In 2012, Old Navy moved into a space formerly occupied by Tilt Studios. As a result, the original Old Navy became Jo-Ann Fabrics, and Tilt opened a larger location near Vintage Stock, and Ulta Beauty opened a store off the food court. In the summer of 2014, a soft play area for children was added in the Macy's women's court.

In August 2015, mall management announced that the former Venture was being converted back to retail use. That work was completed by late September 2015. Joplin High School used the building as a temporary school until May 2014.

In October 2015, Macy's moved the children's department to the men's store and men's moved over to the women's store. Both Macy's stores received a much needed makeover, including new fixtures, fresh paint, and new carpet.

For-All Bible announced in December 2015 that they would be moving to a new location out of the mall. For-All Bible was one of the last original tenants, until they permanently closed in 2017, leaving JCPenney as the only remaining original tenant in the mall.

Mall management announced in May 2016 that Dunham's Sports would be opening in the former Venture anchor. The store was working on renovations and plans to be open by fall 2016. With the opening of Dunham's, the mall would have all of the anchor spaces full for the first time in 15 years.

In November 2017, Swedish retailer H&M opened their first store in southwest Missouri.

On November 7, 2019, it was announced that Sears would be closing this location a part of a plan to close 96 stores nationwide. The store permanently closed in February 2020.

On January 6, 2021, it was announced that Macy's would also be closing both locations in April 2021 as part of a plan to close 46 stores nationwide. After the stores closed, TJ Maxx, JCPenney, and Dunham's Sports would be the only traditional anchor stores left. Chuck E. Cheese closed abruptly in April 2024.

Throughout 2024 into 2025, the former Macy’s Women anchor store began to be converted into an events and banquet hall called Joplin Expo. The 85,000 square foot facility was completed on August 1, 2025, with several booked events planned in advance. Joplin Expo held its first event on August 2, 2025. The facility has a capacity for all kinds of events of different sizes.

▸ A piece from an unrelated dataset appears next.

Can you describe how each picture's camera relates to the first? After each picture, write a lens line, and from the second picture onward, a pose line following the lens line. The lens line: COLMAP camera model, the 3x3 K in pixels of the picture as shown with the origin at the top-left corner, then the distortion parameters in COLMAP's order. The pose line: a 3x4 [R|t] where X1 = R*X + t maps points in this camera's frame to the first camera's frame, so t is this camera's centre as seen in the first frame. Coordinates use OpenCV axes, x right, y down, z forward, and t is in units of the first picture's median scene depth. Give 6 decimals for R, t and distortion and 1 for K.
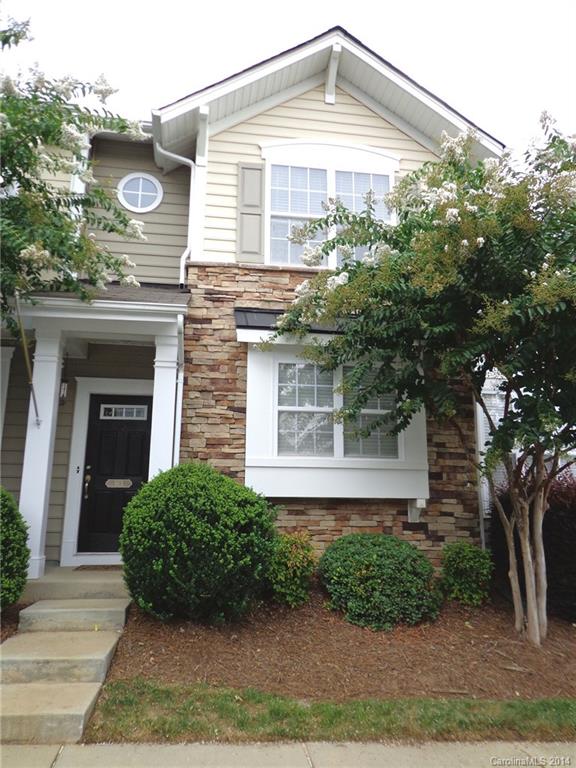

In 2026, Unique Boutiques announced they would be opening at the mall. Unique Boutiques is a permanent daily 7-day-a-week indoor market experience for trendy clothing, handmade goods, and unique gifts. It features a curated collection of local boutiques, markers, and small businesses under one building. The 40,000 square foot space had a soft opening in April 14, 2026. The grand opening of the boutique is set for May 29, 2026.

==Joplin High School==
Following the 2011 Joplin tornado , which destroyed Joplin High School, officials said juniors and seniors in the 2011-12 class would attend classes in a section of the mall. Classes began in the renovated former Shopko location on August 17, 2011.
Joplin High School moved into their new building in August 2014.